Il brand nato a Milano immagina un nuovo modo di produrre e vivere la moda

Il nuovo underground milanese: Rayon Vert Il brand nato a Milano immagina un nuovo modo di produrre e vivere la moda
Processo di produzione-acquisto, opzione 2
Processo di produzione-acquisto, opzione 1
Fotografo
Teo Poggi

La sostenibilità è diventato l'unicorno dell'industria della moda: tutti ne parlano, tutti la inseguono ma raggiungerla sembra ancora una fantasia ed esiste ancora un chiaro trade-off tra la profittabilità di un prodotto e il rispetto di standard etici a livello produttivo e di vendita.

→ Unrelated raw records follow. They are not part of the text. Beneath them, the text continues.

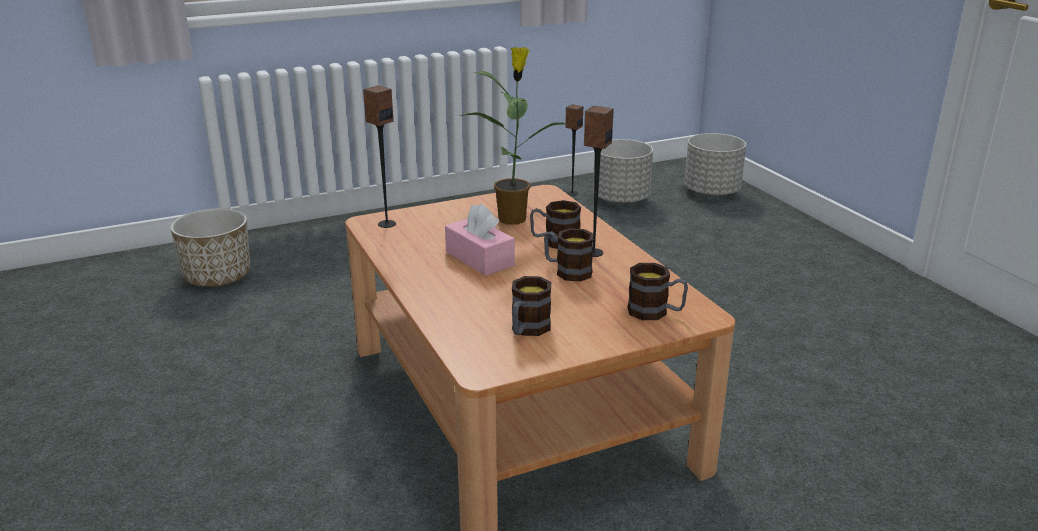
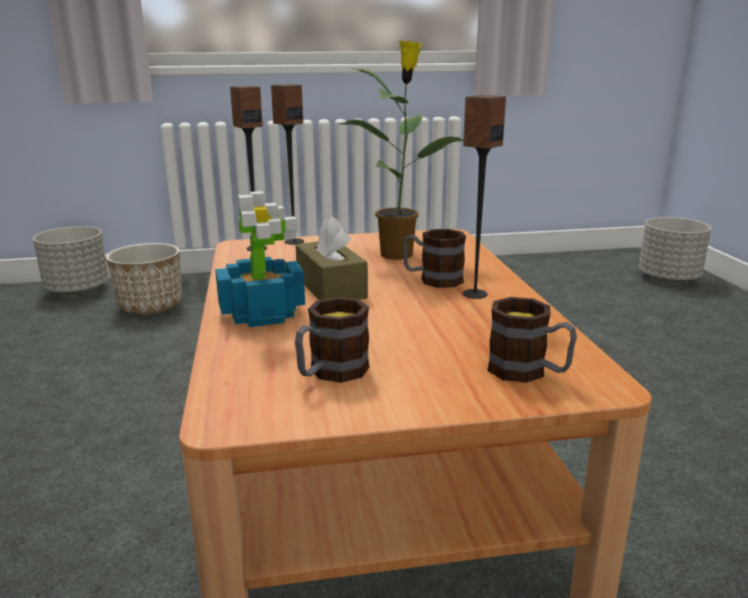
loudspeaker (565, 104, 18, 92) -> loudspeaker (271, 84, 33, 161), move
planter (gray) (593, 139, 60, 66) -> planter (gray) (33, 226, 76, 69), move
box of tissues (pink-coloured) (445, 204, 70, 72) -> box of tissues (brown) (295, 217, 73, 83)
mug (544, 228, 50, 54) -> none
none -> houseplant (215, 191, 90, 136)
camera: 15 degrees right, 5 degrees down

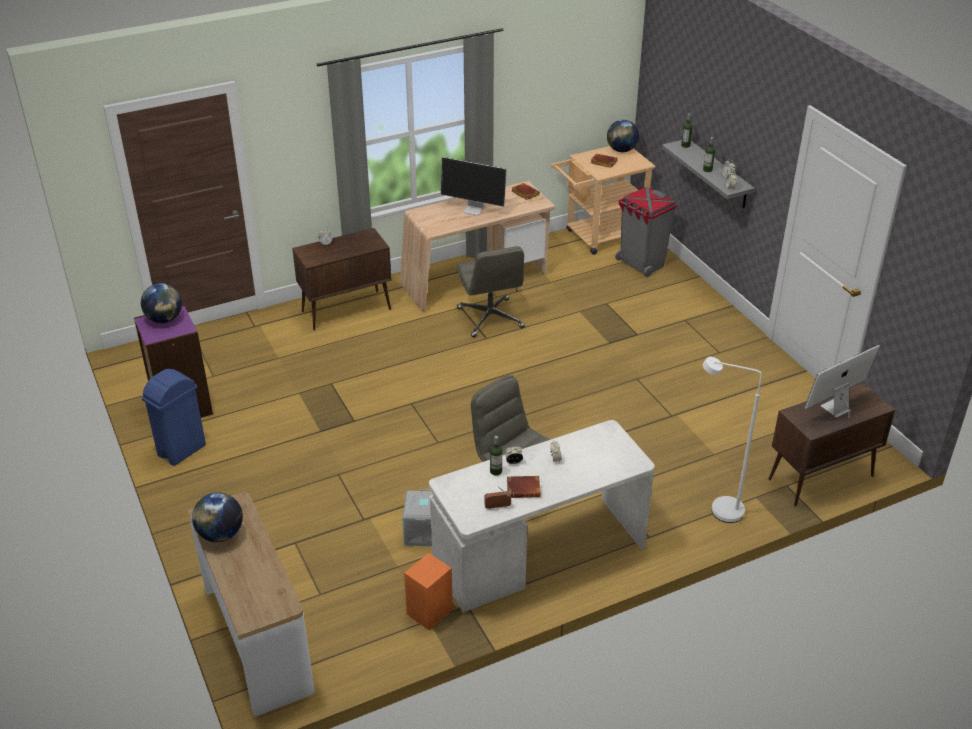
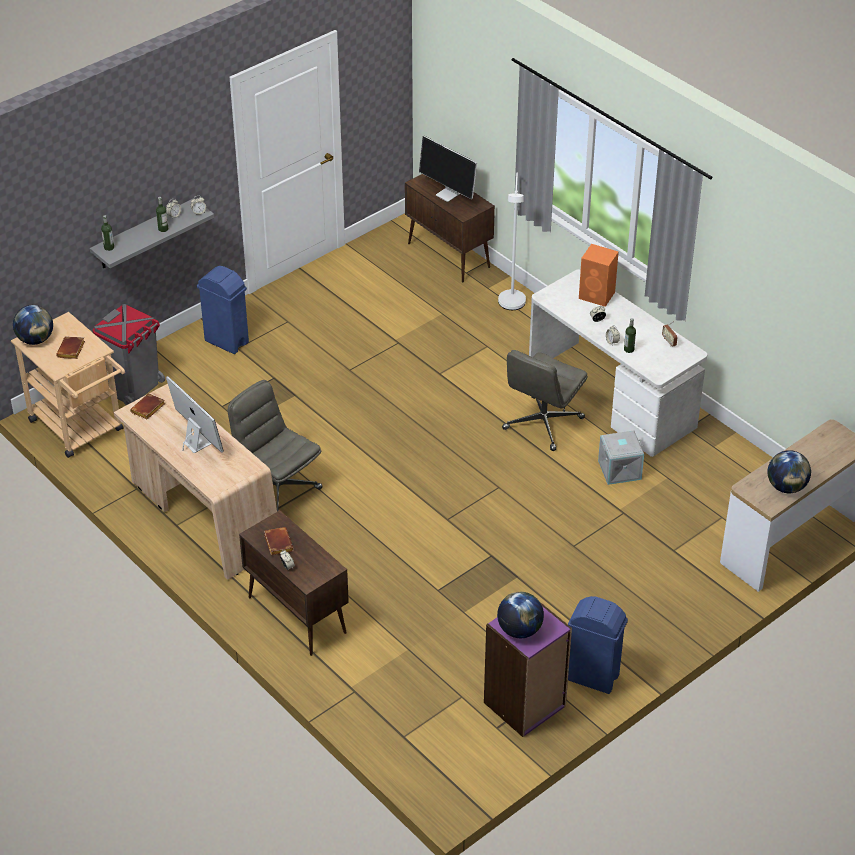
computer display (441, 157, 66, 59) -> computer display (166, 376, 58, 77), 45 degrees counterclockwise
office chair (gray) (457, 246, 68, 91) -> office chair (gray) (228, 380, 95, 131), 105 degrees counterclockwise
book (brown) (507, 476, 34, 22) -> book (brown) (264, 527, 30, 28), move
loudspeaker (orangey) (404, 553, 49, 77) -> loudspeaker (orangey) (579, 244, 40, 63), move
none -> waste bin (blue) (197, 266, 52, 88)
camera: 105 degrees left, 5 degrees up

Si tratta di un'incoerenza palese che affonda le sue radici nei modelli di produzione e consumo contemporanei, in cui i prodotti sono sostituibili e poco duraturi e l'acquisto è stimolato da infiniti fattori che nutrono lo stesso rapporto tra utente e brand. Tra le rare realtà che hanno il coraggio di immaginare un futuro diverso c'è Rayon Vert, brand di ricerca fondato a Milano nel 2017  e oggi gestito da Yuri Kaban e Andrea Ferrari.

L'obiettivo Rayon Vert è quello di produrre vestiti ed accessori tecnici definiti da un'estetica, gorpcore-urbana seguendo un modello differente, liquido e leggero, quello dell'Open Manufacture. Descritto da Martijn Van Strien e Vera De Pont nell’Open Source Fashion Manifesto del 2016, questo modello di produzione cerca di includere il consumatore finale nella progettazione e realizzazione del prodotto, facendogli apprendere il processo di produzione e l'uso dei materiali e al contempo sovvertendo la classica linea produttiva capitalista, dove spesso sono la forza lavoro e i materiali usati a creare la marginalità per il profitto. 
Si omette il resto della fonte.